エフフォーリアの2戦目は、11月8日に東京芝2000mで行われた1勝クラスの百日草特別になった。新馬戦から2カ月以上も間隔があいた理由について、鹿戸はこう説明する。
「普通、あれだけ新馬戦で強い勝ち方をすると中1週の札幌2歳ステークスに行きたくなるところです。けれども、疲れが残っていたので、オーナーサイドと協議し、休ませて、いい状態になってから次を使うことにしました。どうしても疲れが溜まるタイプなので、間隔をあけながら使っていくことになるんです」
百日草特別では、すっと好位につけたものの、やや行きたがり、横山が手綱を引いて宥めながらの競馬となった。直線入口では前が壁になっていたが、ラスト400m付近で前が開くと鋭く抜け出した。

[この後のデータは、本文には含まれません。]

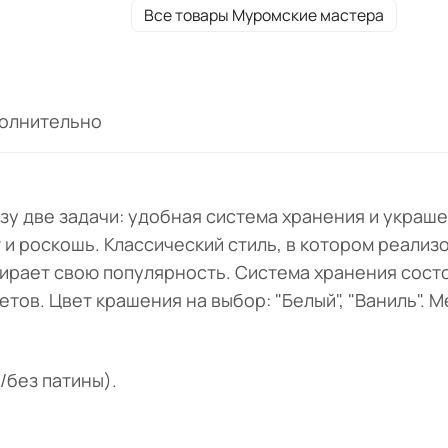
Все товары Муромские мастера
олнительно
зу две задачи: удобная система хранения и украш
и роскошь. Классический стиль, в котором реализ
ирает свою популярность. Система хранения состо
тов. Цвет крашения на выбор: "Белый", "Ваниль". М
/без патины).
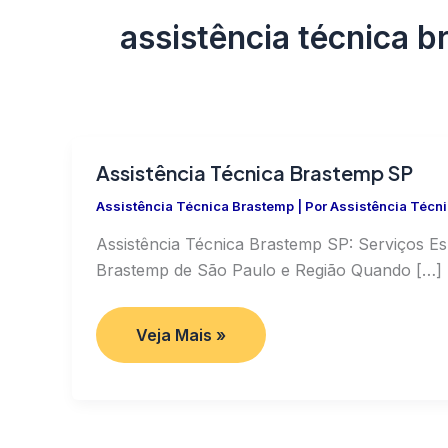
assistência técnica b
Assistência Técnica Brastemp SP
Assistência Técnica Brastemp
| Por
Assistência Técn
Assistência Técnica Brastemp SP: Serviços E
Brastemp de São Paulo e Região Quando […]
Assistência
Veja Mais »
Técnica
Brastemp
SP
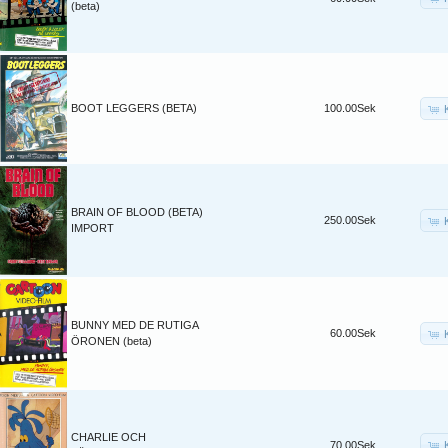
(beta)
BOOT LEGGERS (BETA)
100.00Sek
BRAIN OF BLOOD (BETA)
250.00Sek
IMPORT
BUNNY MED DE RUTIGA
60.00Sek
ÖRONEN (beta)
CHARLIE OCH
70.00Sek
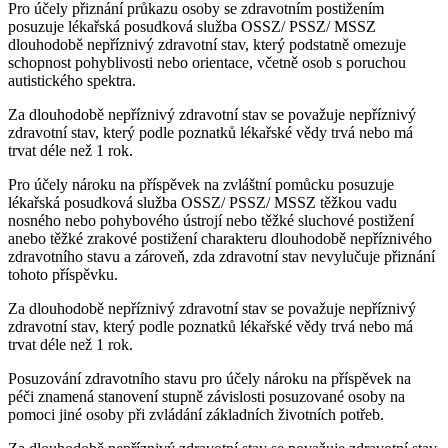
Pro účely přiznání průkazu osoby se zdravotním postižením
posuzuje lékařská posudková služba OSSZ/ PSSZ/ MSSZ
dlouhodobě nepříznivý zdravotní stav, který podstatně omezuje
schopnost pohyblivosti nebo orientace, včetně osob s poruchou
autistického spektra.
Za dlouhodobě nepříznivý zdravotní stav se považuje nepříznivý
zdravotní stav, který podle poznatků lékařské vědy trvá nebo má
trvat déle než 1 rok.
Pro účely nároku na příspěvek na zvláštní pomůcku posuzuje
lékařská posudková služba OSSZ/ PSSZ/ MSSZ těžkou vadu
nosného nebo pohybového ústrojí nebo těžké sluchové postižení
anebo těžké zrakové postižení charakteru dlouhodobě nepříznivého
zdravotního stavu a zároveň, zda zdravotní stav nevylučuje přiznání
tohoto příspěvku.
Za dlouhodobě nepříznivý zdravotní stav se považuje nepříznivý
zdravotní stav, který podle poznatků lékařské vědy trvá nebo má
trvat déle než 1 rok.
Posuzování zdravotního stavu pro účely nároku na příspěvek na
péči znamená stanovení stupně závislosti posuzované osoby na
pomoci jiné osoby při zvládání základních životních potřeb.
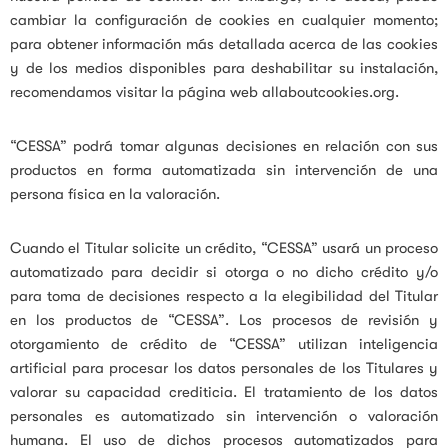
cambiar la configuración de cookies en cualquier momento;
para obtener información más detallada acerca de las cookies
y de los medios disponibles para deshabilitar su instalación,
recomendamos visitar la página web allaboutcookies.org.
“CESSA” podrá tomar algunas decisiones en relación con sus
productos en forma automatizada sin intervención de una
persona física en la valoración.
Cuando el Titular solicite un crédito, “CESSA” usará un proceso
automatizado para decidir si otorga o no dicho crédito y/o
para toma de decisiones respecto a la elegibilidad del Titular
en los productos de “CESSA”. Los procesos de revisión y
otorgamiento de crédito de “CESSA” utilizan inteligencia
artificial para procesar los datos personales de los Titulares y
valorar su capacidad crediticia. El tratamiento de los datos
personales es automatizado sin intervención o valoración
humana. El uso de dichos procesos automatizados para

この一戦から、鹿戸はクラシックを意識するようになった。
「抜け出すときの一瞬の脚にすごいものがあったので、もっと成長したら楽しみだな、と思いました。次は、間に合えば1月17日の京成杯、無理なら2月14日の共同通信杯に向かおう、とオーナーサイドと話しました。実際は共同通信杯に向かったのですが、もし京成杯に出ていたとしても、ぶっつけで皐月賞に出ていたと思います」
疲れが溜まりやすいことに加え、調教が強くなると精神的な負担が大きくなるのか、疝痛を起こすことが多かった。しかし、レースを使うごとに心身が丈夫になり、共同通信杯に出走するころには疝痛も起こさなくなったという。
「『ビシッとやってこい』とだけ言いました」
3カ月ぶりの実戦となった共同通信杯では、緩い流れのなか、掛かり気味に先行。直線で力強く末脚を伸ばし、2着のヴィクティファルスを2馬身半突き放した。横山は右手を突き上げ、喜びを表現した。